Women in New York have been relatively fortunate. Though we too face a provider shortage—46 percent of New York counties have no abortion provider—the state has resisted waiting periods and compulsory anti-abortion “counseling” that lack medical justification and serve only as demeaning barriers to care. Teens are assured access to services without being forced by the state to involve their parents, though we know most teens do so voluntarily. Low-income women are assured coverage for abortion just like any other medically necessary procedure covered by the state’s Medicaid program.

But now both houses of Congress are anti-choice and federal legislation threatens to interfere with New York’s pro-choice policies.

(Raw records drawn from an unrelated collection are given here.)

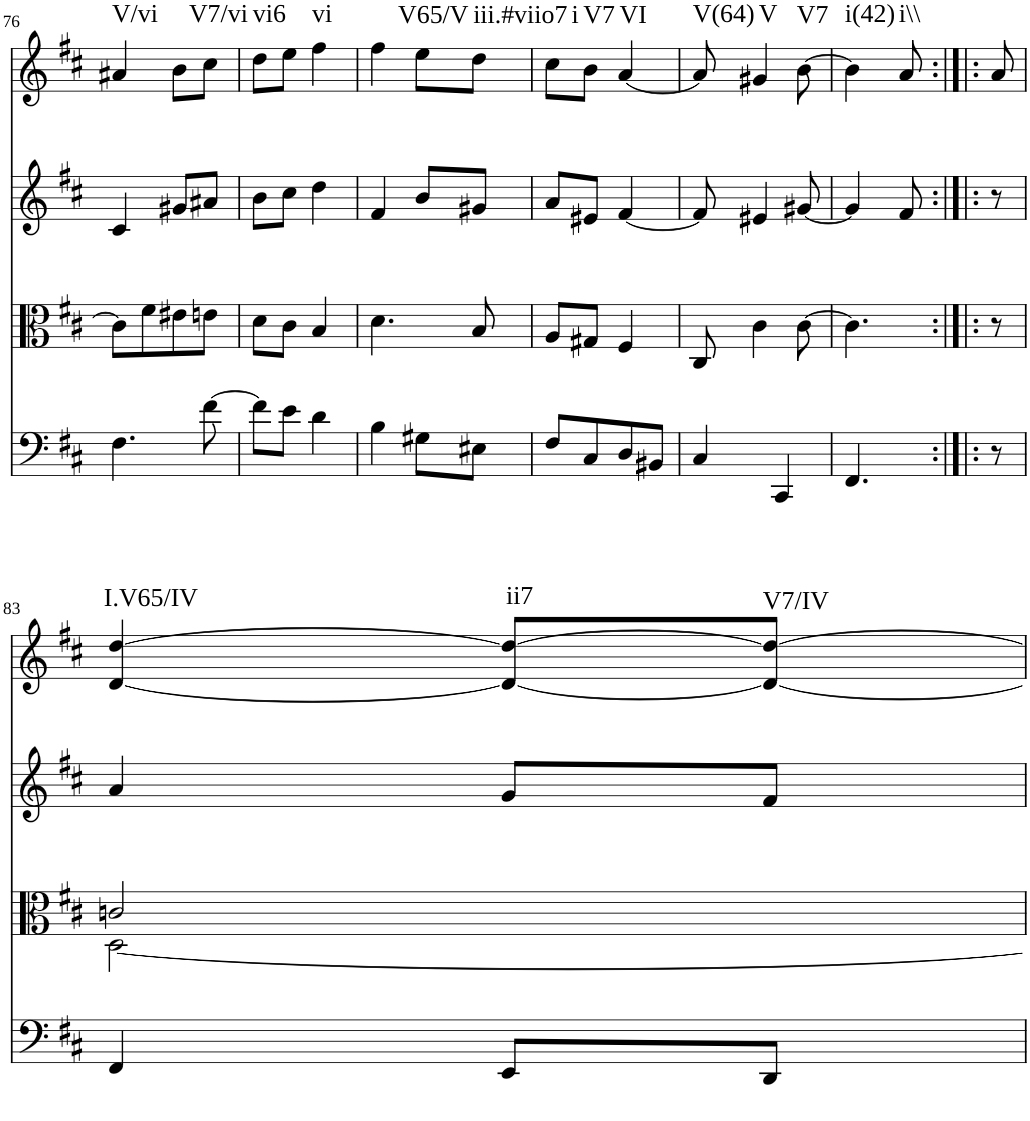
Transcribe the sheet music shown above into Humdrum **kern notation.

**kern	**kern	**kern	**kern	**harte
*part4	*part3	*part2	*part1	*part1
*staff4	*staff3	*staff2	*staff1	*
*I"Violoncello	*I"Viola	*I"Violin 2	*I"Violin 1	*
*I'Vc	*I'Vla	*I'Vln	*I'Vln	*
!!LO:PB:g=z
*clefF4	*clefC3	*clefG2	*clefG2	*
*k[f#c#]	*k[f#c#]	*k[f#c#]	*k[f#c#]	*
*D:	*D:	*D:	*D:	*
*M2/4	*M2/4	*M2/4	*M2/4	*
=76	=76	=76	=76	=76
!	!	!	!	!LO:H:kt=V/vi
4.F#\	8c#\L]	4c#/	4a#X/	N
.	8f#\	.	.	.
.	8e#X\	8g#X/L	8b\L	.
!	!	!	!	!LO:H:kt=V7/vi
[8f#\	8en\J	8a#X/J	8cc#\J	N
=77	=77	=77	=77	=77
!	!	!	!	!LO:H:kt=vi6
8f#\L]	8d\L	8b\L	8dd\L	N
8e\J	8c#\J	8cc#\J	8ee\J	.
!	!	!	!	!LO:H:kt=vi
4d\	4B/	4dd\	4ff#\	N
=78	=78	=78	=78	=78
4B\	4.d\	4f#/	4ff#\	.
!	!	!	!	!LO:H:kt=V65/V
8G#X\L	.	8b/L	8ee\L	N
!	!	!	!	!LO:H:kt=iii.#viio7
8E#X\J	8B/	8g#X/J	8dd\J	N
=79	=79	=79	=79	=79
!	!	!	!	!LO:H:kt=i
8F#/L	8A/L	8a/L	8cc#\L	N
!	!	!	!	!LO:H:kt=V7
8C#/	8G#X/J	8e#X/J	8b\J	N
!	!	!	!	!LO:H:kt=VI
8D/	4F#/	[4f#/	[4a/	N
8BB#X/J	.	.	.	.
=80	=80	=80	=80	=80
!	!	!	!	!LO:H:kt=V(64)
4C#/	8C#/	8f#/]	8a/]	N
!	!	!	!	!LO:H:kt=V
.	4c#\	4e#X/	4g#X/	N
4CC#/	.	.	.	.
!	!	!	!	!LO:H:kt=V7
.	[8c#\	[8g#X/	[8b\	N
=81	=81	=81	=81	=81
!	!	!	!	!LO:H:kt=i(42)
4.FF#/	4.c#\]	4g#/]	4b\]	N
!	!	!	!	!LO:H:kt=i\\
.	.	8f#/	8a/	N
=82:|!|:	=82:|!|:	=82:|!|:	=82:|!|:	=82:|!|:
8r	8r	8r	8a/	.
!!LO:LB:g=z
=83	=83	=83	=83	=83
*	*^	*	*	*
!	!	!	!	!	!LO:H:kt=I.V65/IV
4FF#/	2cn/	[<2D\	4a/	[4d/ [4dd/	N
!	!	!	!	!	!LO:H:kt=ii7
8EE/L	.	.	8g/L	8d/_ 8dd/_L	N
!	!	!	!	!	!LO:H:kt=V7/IV
8DD/J	.	.	8f#/J	8d/_ 8dd/_J	N
*	*v	*v	*	*	*
=	=	=	=	=
*-	*-	*-	*-	*-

With the Senate being led by Republican Bill Frist, who boasts of a 100 percent rating on major votes from the National Right to Life Committee, there is little doubt that Congress will enact the so-called “partial birth abortion” ban. Perhaps no anti-choice initiative is more misunderstood than this one. Notwithstanding its slick, Madison Avenue marketing as a ban on a single abortion method, this dangerous bill is really intended to outlaw as many abortions as possible. Its sweeping, unconstitutional language would outlaw safe abortion procedures used throughout the second trimester, without regard to woman’s health. This would mean a physician could be put in jail for doing his or her job—performing a procedure that is safe, common and medically appropriate to protect a woman’s health. Congress persists with this bill despite an unequivocal ruling by the Supreme Court several years ago that found so-called “partial birth abortion” bans are far-reaching and dangerous to women’s health. And the law applies everywhere; our state’s pro-choice policies will not matter to a New York physician facing federal prosecution.

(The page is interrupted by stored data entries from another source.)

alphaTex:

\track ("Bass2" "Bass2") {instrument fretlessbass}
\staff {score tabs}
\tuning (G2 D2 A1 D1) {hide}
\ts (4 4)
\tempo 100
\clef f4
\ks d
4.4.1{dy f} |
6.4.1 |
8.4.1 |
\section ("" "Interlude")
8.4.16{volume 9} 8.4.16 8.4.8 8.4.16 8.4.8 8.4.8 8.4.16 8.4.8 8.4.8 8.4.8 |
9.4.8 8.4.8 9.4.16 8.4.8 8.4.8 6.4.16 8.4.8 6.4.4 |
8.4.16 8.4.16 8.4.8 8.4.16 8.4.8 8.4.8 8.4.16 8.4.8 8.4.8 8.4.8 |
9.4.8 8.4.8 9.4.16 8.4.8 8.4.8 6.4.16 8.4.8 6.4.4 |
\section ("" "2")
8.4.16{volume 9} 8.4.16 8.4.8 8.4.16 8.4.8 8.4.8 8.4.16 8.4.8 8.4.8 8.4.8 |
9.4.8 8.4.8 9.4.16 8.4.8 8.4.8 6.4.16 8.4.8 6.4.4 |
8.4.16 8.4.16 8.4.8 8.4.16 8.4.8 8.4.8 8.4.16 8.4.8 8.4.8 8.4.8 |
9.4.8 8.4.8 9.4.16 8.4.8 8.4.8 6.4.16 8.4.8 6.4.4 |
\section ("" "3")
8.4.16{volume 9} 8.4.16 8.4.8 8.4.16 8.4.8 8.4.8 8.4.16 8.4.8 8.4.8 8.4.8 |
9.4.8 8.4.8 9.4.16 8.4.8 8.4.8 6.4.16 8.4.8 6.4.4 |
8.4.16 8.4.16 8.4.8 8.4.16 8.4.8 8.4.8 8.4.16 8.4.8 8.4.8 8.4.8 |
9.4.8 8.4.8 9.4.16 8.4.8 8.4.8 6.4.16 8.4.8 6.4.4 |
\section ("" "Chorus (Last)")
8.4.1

That is just the first salvo we can expect from Washington. New York’s pro-choice policies will be further threatened if Washington passes the proposed “Abortion Non-Discrimination Act.” This dangerous bill would permit hospitals, insurance companies and HMOs to flout federal and state laws that protect abortion services and information, and further marginalize reproductive health care. A hospital, for example, might be able to turn away women who need emergency abortions because they are hemorrhaging, experiencing heart failure, or suffering from other grave conditions.

All these anti-woman initiatives take place against the backdrop of a one-vote majority on the Supreme Court protecting what has become a watered-down right to choose. Our President has told us that his model Supreme Court justices—those whom he would like to mirror in future appointments—are Antonin Scalia and Clarence Thomas. Both have made it clear that they would overturn Roe.

The protection for women’s right to choose did not just fall from the sky, or from the Supreme Court bench, for that matter. In New York for example, the Legislature legalized abortion three years prior to Roe. This was the result of a mass movement to save women’s lives and preserve their health and dignity. The same energy and commitment will be needed now to preserve that right. That way we’ll have something to celebrate in 30 more years.

Lieberman is Executive Director of the New York Civil Liberties Union; Diller is Director of the NYCLU’s Reproductive Rights Project.